**Task requirements**
Look for "casing" in each line of the records, and copy the lines that have it.

Stored data:
-- Opening Marker --

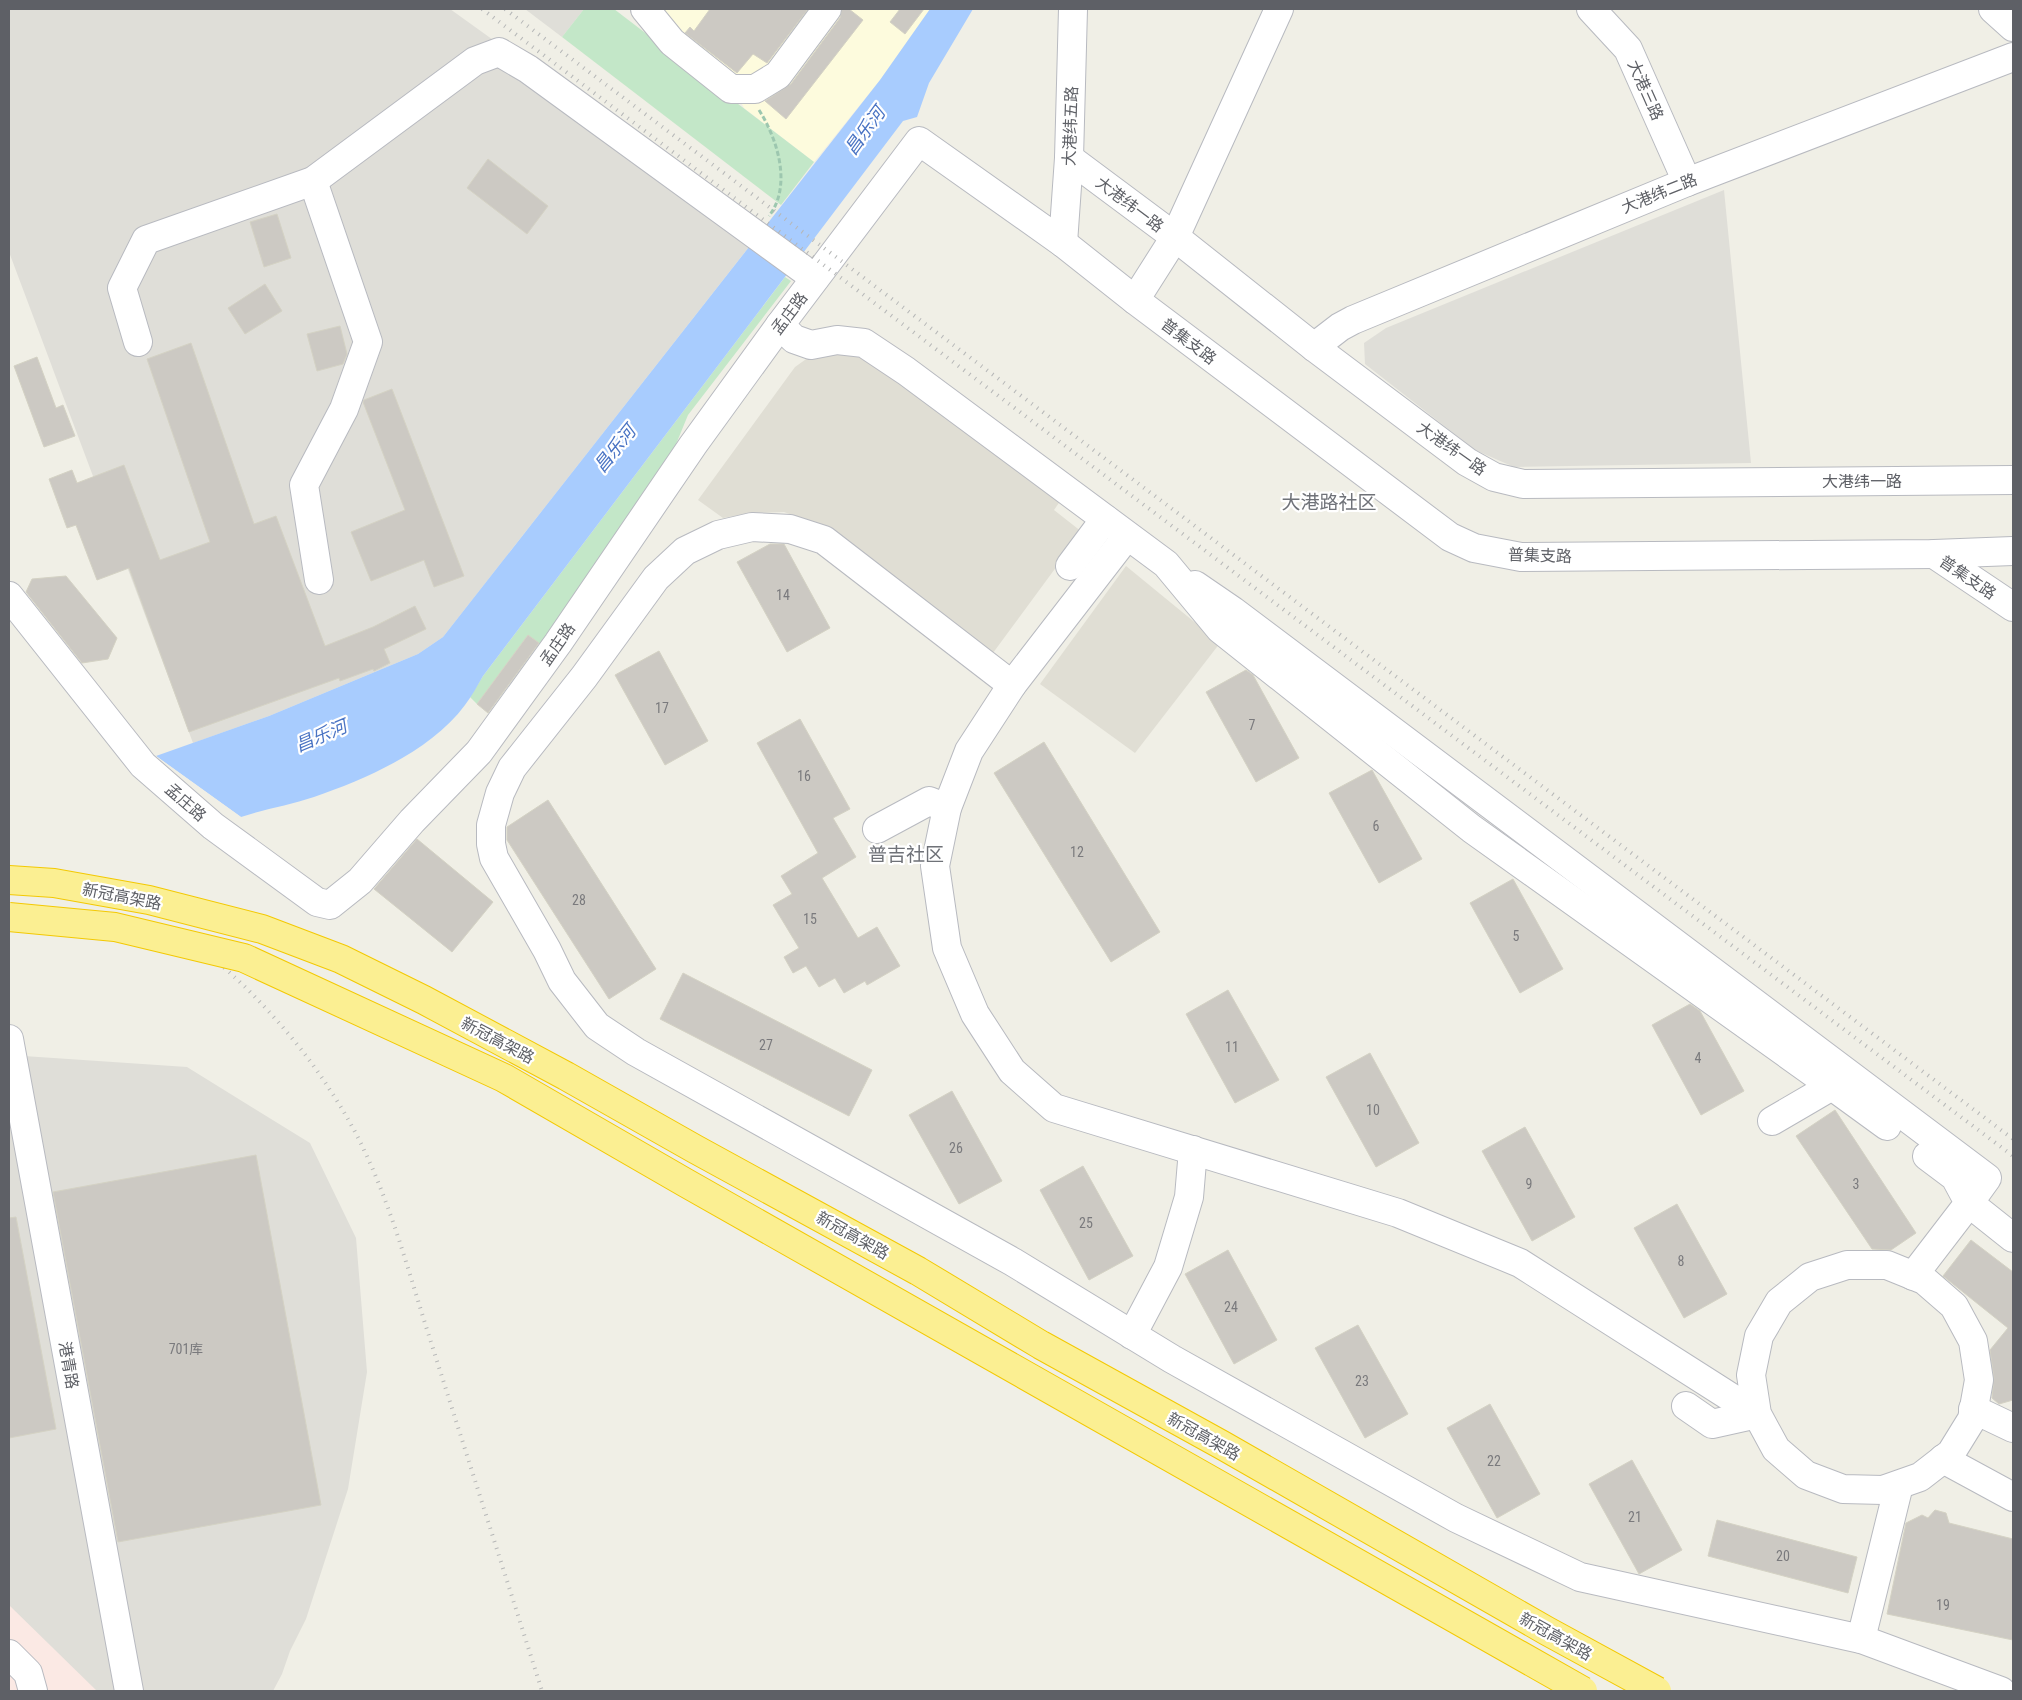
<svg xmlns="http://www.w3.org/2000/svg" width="2022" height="1700" font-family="'Roboto Condensed','Noto Sans SC',sans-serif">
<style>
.commercial{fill:#fdfbdd}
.industrial{fill:#dfded8}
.education{fill:#e0ded4}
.medical{fill:#fbe9e4}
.green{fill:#c3e7c8}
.water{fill:#a8ccfe}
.pier{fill:#f0efe6}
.building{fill:#ccc9c3;stroke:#d4d2c4}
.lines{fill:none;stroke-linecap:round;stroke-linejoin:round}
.minor-casing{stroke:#b8bac0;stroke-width:30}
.path{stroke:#9dc7af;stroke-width:3;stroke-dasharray:5 2.5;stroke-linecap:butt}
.minor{stroke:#fff;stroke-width:28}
.rail{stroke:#b6b7b7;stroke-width:4;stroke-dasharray:1 6;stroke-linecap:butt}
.highway-bridge-casing{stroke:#f3c903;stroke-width:30;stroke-linecap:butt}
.highway-bridge{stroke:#fbef92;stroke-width:28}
.labels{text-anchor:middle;stroke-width:4.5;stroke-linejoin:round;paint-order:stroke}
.number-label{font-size:14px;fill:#7a7a7d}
.street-label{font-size:16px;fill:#5e6066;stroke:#fff}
.water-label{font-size:18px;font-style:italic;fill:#4973c3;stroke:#fff}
.quarter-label{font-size:19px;fill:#6f7278;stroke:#fff}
</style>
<rect width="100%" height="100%" fill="#f0efe6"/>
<path class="commercial" d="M658 9H930L880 80 814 162 744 108 730 82Z"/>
<g class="industrial">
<path d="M9 9H450L496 42 752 243 443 637 418 654 269 716 193 743 9 252Z"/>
<path d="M525 9H584L562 37Z"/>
<path d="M1724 190 1751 463 1514 467 1475 450 1365 364 1364 343 1386 328Z"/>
<path d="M9 1055 187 1067 310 1143 356 1238 367 1372 348 1489 306 1619 290 1651 282 1674 273 1691H9Z"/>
</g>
<g class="education">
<path d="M847 345 1063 497 1054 510 1082 532 990 657 823 526 784 512 750 513 723 518 698 500 795 367 809 357Z"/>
<path d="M1126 566 1220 643 1135 753 1040 684Z"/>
</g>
<path class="medical" d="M9 1605 97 1691H9Z"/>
<g class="green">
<path d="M584 9H614L814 162 781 205 562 37Z"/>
<path d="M785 277 791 281 688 415 672 454 544 647 528 635 477 704 470 697 483 676Z"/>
</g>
<path class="water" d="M930 9H973L929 83 917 117 903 121 483 676C477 686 472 696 465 705 431 751 366 779 314 797 290 805 265 809 241 817L156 756 269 716 418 654 443 637 880 80Z"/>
<path class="pier" d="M153 756H156L241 817 238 818Z"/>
<g class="building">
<path d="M710 9H808L767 63 753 54 737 73 685 33 690 27 694 31Z"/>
<path d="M842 9H849L863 20 786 119 765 101 791 84 840 18Z"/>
<path d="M900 9H924L905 34 890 22Z"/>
<path d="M488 159 548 206 527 234 467 188Z"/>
<path d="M277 214 291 258 264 267 250 222Z"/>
<path d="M265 284 282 311 245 334 228 308Z"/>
<path d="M340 326 347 354 343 364 317 371 307 334Z"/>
<path d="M191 343 254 524 276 516 325 646 373 627 415 606 426 629 384 649 390 663 374 671 373 669 340 681 339 678 189 732 129 568 97 580 76 525 67 528 49 479 72 470 77 483 124 465 160 560 210 542 147 359Z"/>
<path d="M37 357 56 408 63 405 75 436 44 447 14 366Z"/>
<path d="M392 389 464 576 434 587 424 560 371 581 351 532 405 510 363 402 364 400Z"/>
<path d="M770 544H784L830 628 787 652 737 562Z"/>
<path d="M66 576 117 638 108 659 82 663 26 592 32 579Z"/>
<path d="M528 635 539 643 488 713 477 704Z"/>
<path d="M659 651 708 741 665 765 615 675Z"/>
<path d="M1246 670 1253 675 1299 758 1256 782 1206 692Z"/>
<path d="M800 719 850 809 833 818 856 857 822 878 858 938 877 927 900 966 867 985 865 981 844 993 835 978 819 987 806 966 793 973 784 957 799 948 773 905 792 894 781 876 818 853 757 743Z"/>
<path d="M1044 742 1160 932 1111 962 994 773Z"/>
<path d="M1372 770 1422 859 1379 883 1329 793Z"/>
<path d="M548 800 656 969 609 999 507 840V827Z"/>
<path d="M417 839 493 902 452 952 374 889Z"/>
<path d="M1513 879 1563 969 1520 993 1470 903Z"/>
<path d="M683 973 872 1070 849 1116 660 1019Z"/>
<path d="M1228 990 1279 1080 1235 1103 1186 1014Z"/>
<path d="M1690 1004 1700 1011 1744 1091 1701 1115 1652 1025Z"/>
<path d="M1370 1053 1419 1143 1376 1167 1326 1077Z"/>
<path d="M952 1091 1002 1181 959 1204 909 1115Z"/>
<path d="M1835 1110 1916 1233 1891 1250 1872 1249 1796 1136Z"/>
<path d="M1525 1127 1575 1217 1532 1241 1482 1151Z"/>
<path d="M256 1155 321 1505 118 1542 53 1192Z"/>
<path d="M1083 1166 1133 1256 1089 1280 1040 1190Z"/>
<path d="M1677 1204 1727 1294 1684 1318 1634 1228Z"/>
<path d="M16 1217 56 1429 9 1438V1218Z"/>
<path d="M1971 1240 2013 1272V1400L1999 1404 1992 1398 1994 1378 1990 1350 2008 1328 1943 1276Z"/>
<path d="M1228 1250 1277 1340 1234 1364 1185 1274Z"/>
<path d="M1358 1325 1408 1414 1365 1438 1315 1348Z"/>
<path d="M1490 1404 1540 1494 1497 1518 1447 1428Z"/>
<path d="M1632 1460 1682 1550 1639 1574 1589 1484Z"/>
<path d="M1935 1510 1946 1513 1949 1523 2013 1539V1640L1887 1614 1906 1523 1922 1515 1928 1518Z"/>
<path d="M1717 1520 1857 1557 1848 1593 1708 1556Z"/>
</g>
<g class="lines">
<defs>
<g id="minor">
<path d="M645 9 672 42 731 89H755L778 75 827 9"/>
<path d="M1591 9 1628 49 1687 182"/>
<path d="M1993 9 2013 27"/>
<path d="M1069 158 1175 237 1314 347 1467 462 1494 477 1523 484 2013 480"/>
<path d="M313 181 368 342 344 409 304 485 319 580"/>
<path d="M1063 243 1069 158 1073 9"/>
<path d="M1135 300 1175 237 1279 9"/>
<path d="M780 325 794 339 811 345 837 340 864 343 906 371 1166 564 1220 629 1472 829 1832 1086"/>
<path d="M138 342 122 288 146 240 313 181 475 61 499 52 528 69 815 278"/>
<path d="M1314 347 1340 327 1353 320 1687 182 2013 57"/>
<path d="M1127 536 1012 685 969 751 947 808 935 866 947 948 975 1014 1012 1071 1054 1108 1398 1213 1520 1263 1757 1414 1776 1449 1806 1475 1843 1489 1883 1490 1920 1477 1951 1453 1972 1419 1979 1380 1973 1341 1954 1306 1924 1280 1887 1265H1847L1810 1277 1779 1302 1759 1336 1751 1375 1757 1414"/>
<path d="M1934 554 2013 607"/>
<path d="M1070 566 1105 519"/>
<path d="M1195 585 1233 611 1987 1178 1969 1203 2013 1238"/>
<path d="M9 596 143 765 213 826 317 902 330 905 360 881 412 821 479 752 558 643 693 445 780 325 919 141 1063 243 1135 300 1450 537 1474 548 1521 557 1934 554 2013 551"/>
<path d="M1012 685 824 540 790 529 752 527 718 535 685 551 656 578 584 677 512 768 500 793 491 825V844L494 858 547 950 562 981 597 1026 636 1052 1013 1262 1172 1359 1456 1518 1580 1577 1861 1639 2001 1691"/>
<path d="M877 829 929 801 947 808"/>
<path d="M9 1039 129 1691"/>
<path d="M1772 1121 1832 1086 1887 1126"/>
<path d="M1913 1276 1969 1203 1955 1177 1927 1156"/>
<path d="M1132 1335 1168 1267 1189 1197 1193 1150"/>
<path d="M1686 1406 1712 1424 1757 1414"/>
<path d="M1973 1409 2013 1428"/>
<path d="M1943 1459 2013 1497"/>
<path d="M1861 1639 1899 1485"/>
<path d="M9 1654 28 1673 33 1691"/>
</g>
</defs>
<use href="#minor" class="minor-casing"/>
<path class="path" d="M759 110C778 140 792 186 769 216"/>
<use href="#minor" class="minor"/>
<g class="rail">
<path d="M482 9 2013 1156"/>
<path d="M505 9 2013 1139"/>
<path d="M198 944C217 962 238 979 256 998 283 1026 309 1057 330 1090 382 1167 402 1252 430 1339 467 1456 505 1574 542 1691"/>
</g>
<defs>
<g id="highway-bridge">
<path d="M9 880 54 883 149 900 262 929 341 959 424 1000 566 1076 695 1149 918 1271 1041 1345 1222 1445 1547 1631 1657 1691"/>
<path d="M9 917 115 927 244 958 504 1078 686 1183 1583 1691"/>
</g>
</defs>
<use href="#highway-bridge" class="highway-bridge-casing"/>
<use href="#highway-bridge" class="highway-bridge"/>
</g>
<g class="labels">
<g class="number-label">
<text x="783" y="600">14</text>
<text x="662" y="713">17</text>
<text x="1252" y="730">7</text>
<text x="804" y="781">16</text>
<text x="1376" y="831">6</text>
<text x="1077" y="857">12</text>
<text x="579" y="905">28</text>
<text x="810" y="924">15</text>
<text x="1516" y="941">5</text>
<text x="766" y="1050">27</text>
<text x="1232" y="1052">11</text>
<text x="1698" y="1063">4</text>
<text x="1373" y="1115">10</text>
<text x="956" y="1153">26</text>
<text x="1529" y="1189">9</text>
<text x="1856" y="1189">3</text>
<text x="1086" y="1228">25</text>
<text x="1681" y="1266">8</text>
<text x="1231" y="1312">24</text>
<text x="186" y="1354">701库</text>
<text x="1362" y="1386">23</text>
<text x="1494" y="1466">22</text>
<text x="1635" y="1522">21</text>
<text x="1783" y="1561">20</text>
<text x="1943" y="1610">19</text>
</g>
<g class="street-label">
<text transform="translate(1646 90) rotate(66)" y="6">大港三路</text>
<text transform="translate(1070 126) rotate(-88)" y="6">大港纬五路</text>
<text transform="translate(1659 193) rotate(-22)" y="6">大港纬二路</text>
<text transform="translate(1130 204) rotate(37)" y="6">大港纬一路</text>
<text transform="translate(789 313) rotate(-53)" y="6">孟庄路</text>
<text transform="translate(1189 341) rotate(37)" y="6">普集支路</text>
<text transform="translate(1452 448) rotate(35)" y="6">大港纬一路</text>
<text x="1862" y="487">大港纬一路</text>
<text transform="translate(1540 555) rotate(2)" y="6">普集支路</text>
<text transform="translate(1968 577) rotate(34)" y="6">普集支路</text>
<text transform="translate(557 644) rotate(-55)" y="6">孟庄路</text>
<text transform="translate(186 802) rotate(41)" y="6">孟庄路</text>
<text transform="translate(122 896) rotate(11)" y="6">新冠高架路</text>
<text transform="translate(498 1040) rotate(28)" y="6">新冠高架路</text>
<text transform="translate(853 1235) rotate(29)" y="6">新冠高架路</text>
<text transform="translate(69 1365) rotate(80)" y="6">港青路</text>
<text transform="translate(1204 1436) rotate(29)" y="6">新冠高架路</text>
<text transform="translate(1556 1636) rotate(29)" y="6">新冠高架路</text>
</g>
<g class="water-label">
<text transform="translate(865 131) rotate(-54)" y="6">昌乐河</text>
<text transform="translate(615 449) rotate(-51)" y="6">昌乐河</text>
<text transform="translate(321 736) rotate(-23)" y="6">昌乐河</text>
</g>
<g class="quarter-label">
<text x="1329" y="509">大港路社区</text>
<text x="906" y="861">普吉社区</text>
</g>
</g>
<rect width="2022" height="1700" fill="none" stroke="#5e6066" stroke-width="20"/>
</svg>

-- Closing Marker --

**Exercise solution**
.minor-casing{stroke:#b8bac0;stroke-width:30}
.highway-bridge-casing{stroke:#f3c903;stroke-width:30;stroke-linecap:butt}
<use href="#minor" class="minor-casing"/>
<use href="#highway-bridge" class="highway-bridge-casing"/>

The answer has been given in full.